Autonomie-ondersteuning door leidinggevenden hangt samen met allerlei gewenste aspecten van het functioneren van medewerkers. Een controlerende aansturing door leidinggevenden daarentegen hangt samen met uiteenlopende ongewenste aspecten. Een nieuw artikel van Kanat-Maymon et al. (2018) onderzoekt in hoeverre ogenschijnlijke effectiviteit van autonomie-ondersteuning te maken heeft met de acceptatie van het gezag van de leidinggevende.
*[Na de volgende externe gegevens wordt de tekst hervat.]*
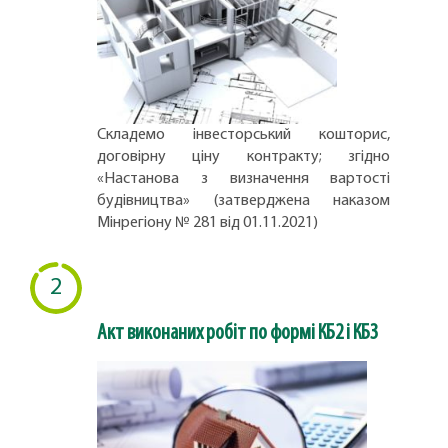
Складемо інвесторський кошторис,
договірну ціну контракту; згідно
«Настанова з визначення вартості
будівництва» (затверджена наказом
Мінрегіону № 281 від 01.11.2021)
2
Акт виконаних робіт по формі КБ2 і КБ3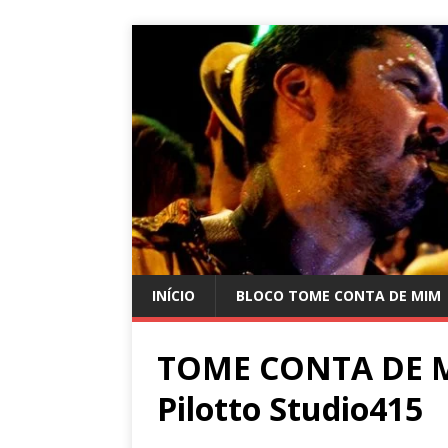
INÍCIO
BLOCO TOME CONTA DE MIM
TOME CONTA DE M
Pilotto Studio415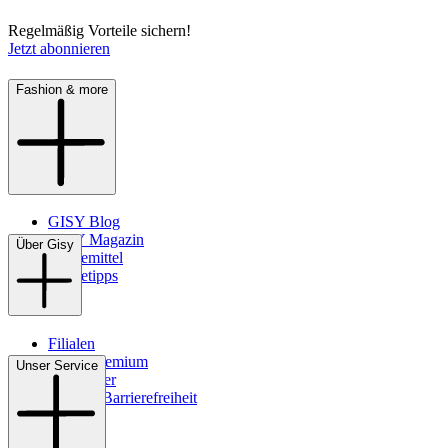
Regelmäßig Vorteile sichern!
Jetzt abonnieren
Fashion & more
GISY Blog
GISY Magazin
Über Gisy
Pflegemittel
Pflegetipps
Filialen
WMS-Premium
Unser Service
Newsletter
Digitale Barrierefreiheit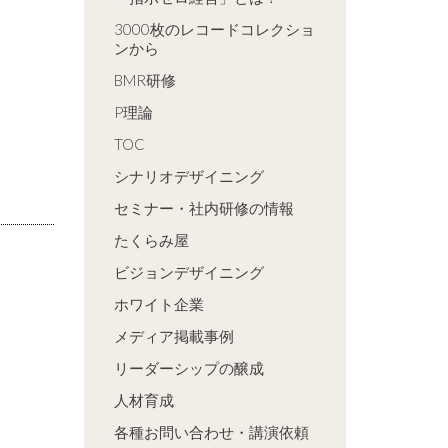
3000枚のレコードコレクショ
ンから
BMR研修
P理論
TOC
シナリオデザイニング
セミナー・社内研修の情報
たくらみ屋
ビジョンデザイニング
ホワイト企業
メディア掲載事例
リーダーシップの醸成
人材育成
各種お問い合わせ・講演依頼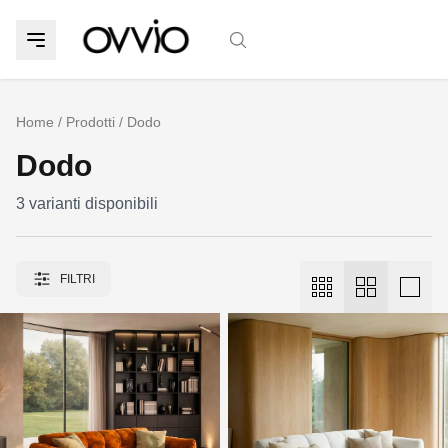
Home
/
Prodotti
/
Dodo
Dodo
3
varianti disponibili
FILTRI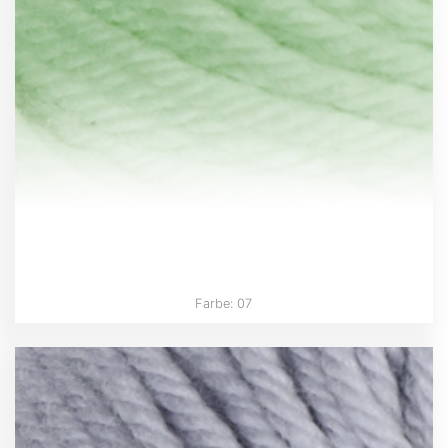
Farbe: 07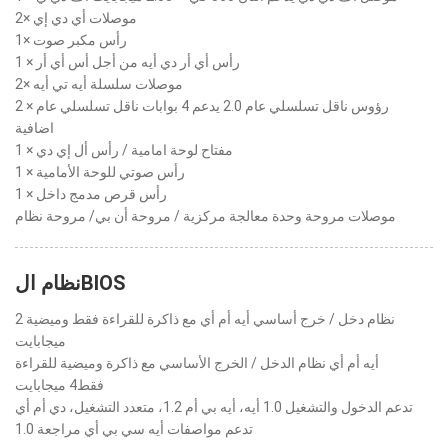
2× موصلات أي دي إي
1× رأس مكبر صوت
1 × رأس أي أر دي أيه من أجل أس أي أر
2× موصلات سلسلة أيه تي أيه
2 × رؤوس ناقل تسلسلي عام 2.0 يدعم 4 بوابات ناقل تسلسلي عام
اضافية
1 × مفتاح لوحة امامية / رأس أل إي دي
1 × رأس صوتي للوحة الأمامية
1 × رأس قرص مدمج داخل
موصلات مروحة وحدة معالجة مركزية / مروحة أن بي/ مروحة نظام
نظام الBIOS
نظام دخل / خرج أساسي أيه أم أي مع ذاكرة للقراءة فقط وميضية 2
ميجابايت
أيه أم أي نظام الدخل / الخرج الأساسي مع ذاكرة وميضية للقراءة
فقط4 ميجابايت
تدعم الدخول والتشغيل 1.0 أيه، أيه بي أم 1.2، متعدد التشغيل، دي أم أي
تدعم مواصفات أيه سي بي أي مراجعة 1.0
Via twee onderzoeken komen zij tot interessante inzichten.
Autonomie-ondersteunend vs. controlerend aansturen
Onderzoek binnen de zelfdeterminatietheorie (Deci & Ryan, 2000) heeft al vaak laten zien dat stijlen van leidinggeven samenhangen met allerlei werkgerelateerde uitkomsten. Een autonomie-ondersteunende stijl van leidinggeven hangt samen met positieve uitkomsten bij medewerkers zoals beter functioneren, meer arbeidssatisfactie, een grotere betrokkenheid, een socialere opstelling, beter accepteren van organisatieverandering en een grotere psychologische gezondheid. Een controlerende stijl van leidinggeven hangt samen met diverse negatieve uitkomsten bij medewerkers zoals depressie, burn-out en fraude.
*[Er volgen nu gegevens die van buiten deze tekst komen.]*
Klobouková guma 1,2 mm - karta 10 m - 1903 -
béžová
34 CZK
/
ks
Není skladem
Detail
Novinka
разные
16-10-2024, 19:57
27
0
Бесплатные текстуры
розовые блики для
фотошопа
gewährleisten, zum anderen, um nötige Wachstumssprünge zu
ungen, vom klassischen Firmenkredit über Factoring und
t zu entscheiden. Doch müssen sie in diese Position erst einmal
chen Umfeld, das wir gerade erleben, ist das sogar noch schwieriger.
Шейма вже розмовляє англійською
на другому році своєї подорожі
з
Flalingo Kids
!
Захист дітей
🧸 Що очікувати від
Legitimiteit van autoriteit: wordt het gezag van de leidinggevende geaccepteerd?
Als medewerkers vinden dat een leidinggevende het verdient om gehoorzaamd te worden heeft deze leidinggevende wat men noemt legitimiteit van autoriteit. Met andere woorden: men accepteert het gezag van de leidinggevende. Het Relationele Model van Autoriteit (RMA; Tyler & Lind, 1992) stelt dat de beleefde legitimiteit van leidinggevenden tot stand komt via de interacties tussen leidinggevenden en medewerkers. Betrouwbaarheid en neutraliteit van de leidinggevenden worden gezien als belangrijke factoren die de legitimiteit van de leidinggevende bepalen.
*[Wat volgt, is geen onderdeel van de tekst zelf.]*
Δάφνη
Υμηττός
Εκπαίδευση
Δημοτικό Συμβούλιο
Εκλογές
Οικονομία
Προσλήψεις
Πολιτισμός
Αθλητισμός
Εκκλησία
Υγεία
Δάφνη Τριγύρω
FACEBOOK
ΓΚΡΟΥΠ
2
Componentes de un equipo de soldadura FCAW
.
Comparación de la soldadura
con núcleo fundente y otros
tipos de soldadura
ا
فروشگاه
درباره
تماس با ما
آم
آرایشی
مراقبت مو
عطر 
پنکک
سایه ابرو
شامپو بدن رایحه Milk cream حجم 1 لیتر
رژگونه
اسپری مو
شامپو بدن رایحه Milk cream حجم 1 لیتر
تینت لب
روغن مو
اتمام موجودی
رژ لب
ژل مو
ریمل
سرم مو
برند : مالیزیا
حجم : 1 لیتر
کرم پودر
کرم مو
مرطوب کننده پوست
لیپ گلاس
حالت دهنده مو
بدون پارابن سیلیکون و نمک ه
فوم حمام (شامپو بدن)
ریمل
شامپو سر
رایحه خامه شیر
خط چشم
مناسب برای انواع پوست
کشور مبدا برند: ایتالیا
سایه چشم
Studie 1: relatie autonomie-ondersteuning en werkuitkomsten loopt via legitimiteit
Bij dit onderzoek dat werd afgenomen bij 192 medewerkers uit verschillende bedrijven, werd de volgende variabelen gemeten: beleefde stijl van leidinggeven (autonomie-ondersteunend vs. controlerend), beleefde legitimiteit van autoriteit van de leidinggevende, werktevredenheid, affectieve commitment en burn-out. Via structural equation modeling (SEM) werden de relaties tussen deze variabelen onderzocht.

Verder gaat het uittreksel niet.